=== Section Start ===

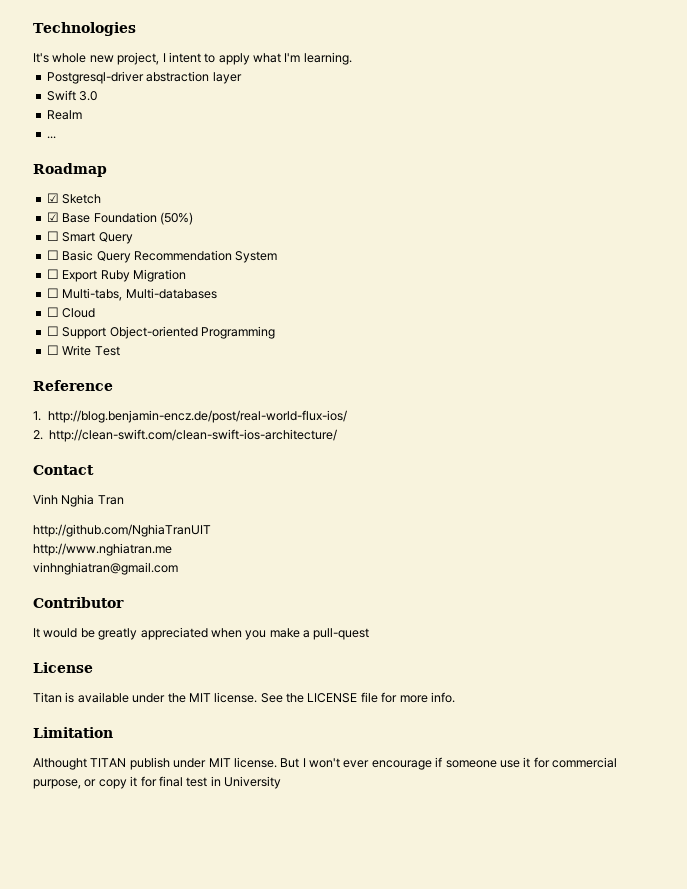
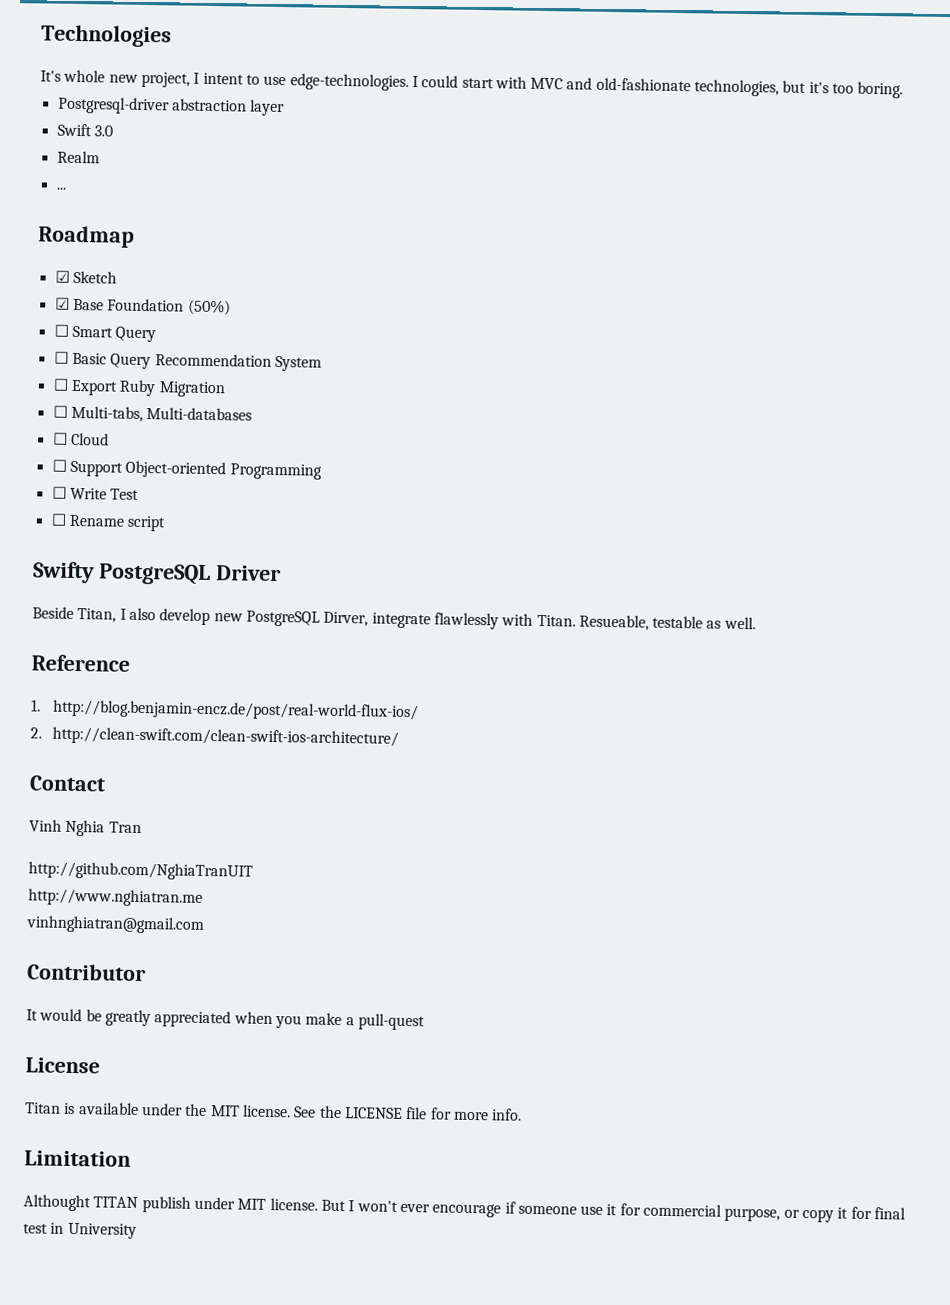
[218,52,352,65] apply what I'm learning. -> [263,73,904,99] use edge-technologies. I could start with MVC and old-fashionate technologies, but it's too boring.
(120, 351) none -> [50,513,167,532] [33,561,281,586] [32,606,756,631] // ☐ Rename script // Swifty PostgreSQL Driver // Beside Titan, I also develop new PostgreSQL Dirver, integrate flawlessly with Titan. Resueable, testable as well.

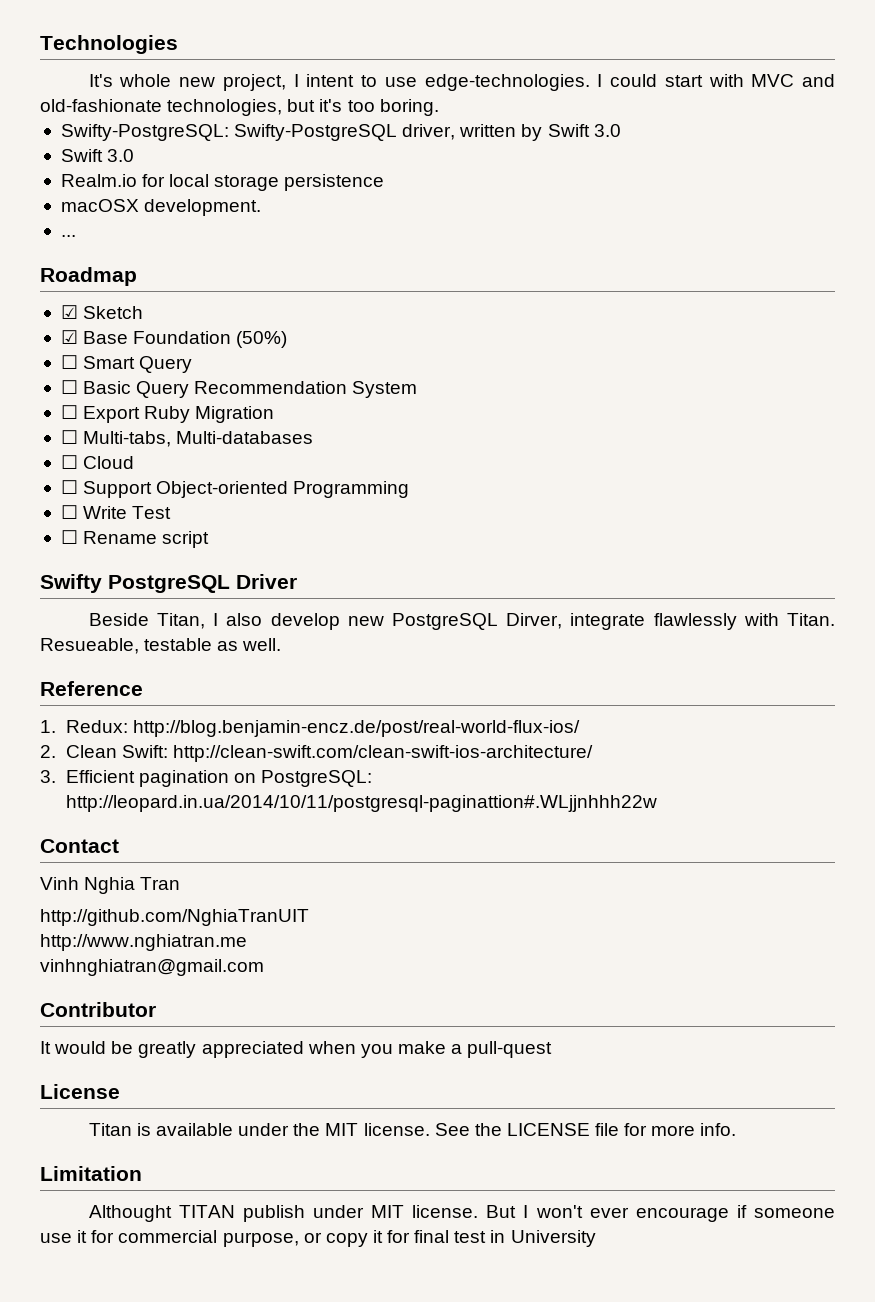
[57,96,286,117] [56,123,113,137] [56,150,100,164] Postgresql-driver abstraction layer // Swift 3.0 // Realm -> [60,124,621,141] [60,149,135,162] [60,174,385,191] [60,199,262,216] Swifty-PostgreSQL: Swifty-PostgreSQL driver, written by Swift 3.0 // Swift 3.0 // Realm.io for local storage persistence // macOSX development.
(41, 705) none -> [65,720,128,733] Redux:
(42, 733) none -> [65,745,168,758] Clean Swift:
(400, 737) none -> [40,770,372,787] [65,795,657,812] // 3. Efficient pagination on PostgreSQL: http://leopard.in.ua/2014/10/11/postgresql-paginattion#.WLjjnhhh22w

=== Section End ===

## Work task:
Set the pictures aside and reproduce the data above exactly.

## Answer below:
[218,52,352,65] apply what I'm learning. -> [263,73,904,99] use edge-technologies. I could start with MVC and old-fashionate technologies, but it's too boring.
(120, 351) none -> [50,513,167,532] [33,561,281,586] [32,606,756,631] // ☐ Rename script // Swifty PostgreSQL Driver // Beside Titan, I also develop new PostgreSQL Dirver, integrate flawlessly with Titan. Resueable, testable as well.

[57,96,286,117] [56,123,113,137] [56,150,100,164] Postgresql-driver abstraction layer // Swift 3.0 // Realm -> [60,124,621,141] [60,149,135,162] [60,174,385,191] [60,199,262,216] Swifty-PostgreSQL: Swifty-PostgreSQL driver, written by Swift 3.0 // Swift 3.0 // Realm.io for local storage persistence // macOSX development.
(41, 705) none -> [65,720,128,733] Redux:
(42, 733) none -> [65,745,168,758] Clean Swift:
(400, 737) none -> [40,770,372,787] [65,795,657,812] // 3. Efficient pagination on PostgreSQL: http://leopard.in.ua/2014/10/11/postgresql-paginattion#.WLjjnhhh22w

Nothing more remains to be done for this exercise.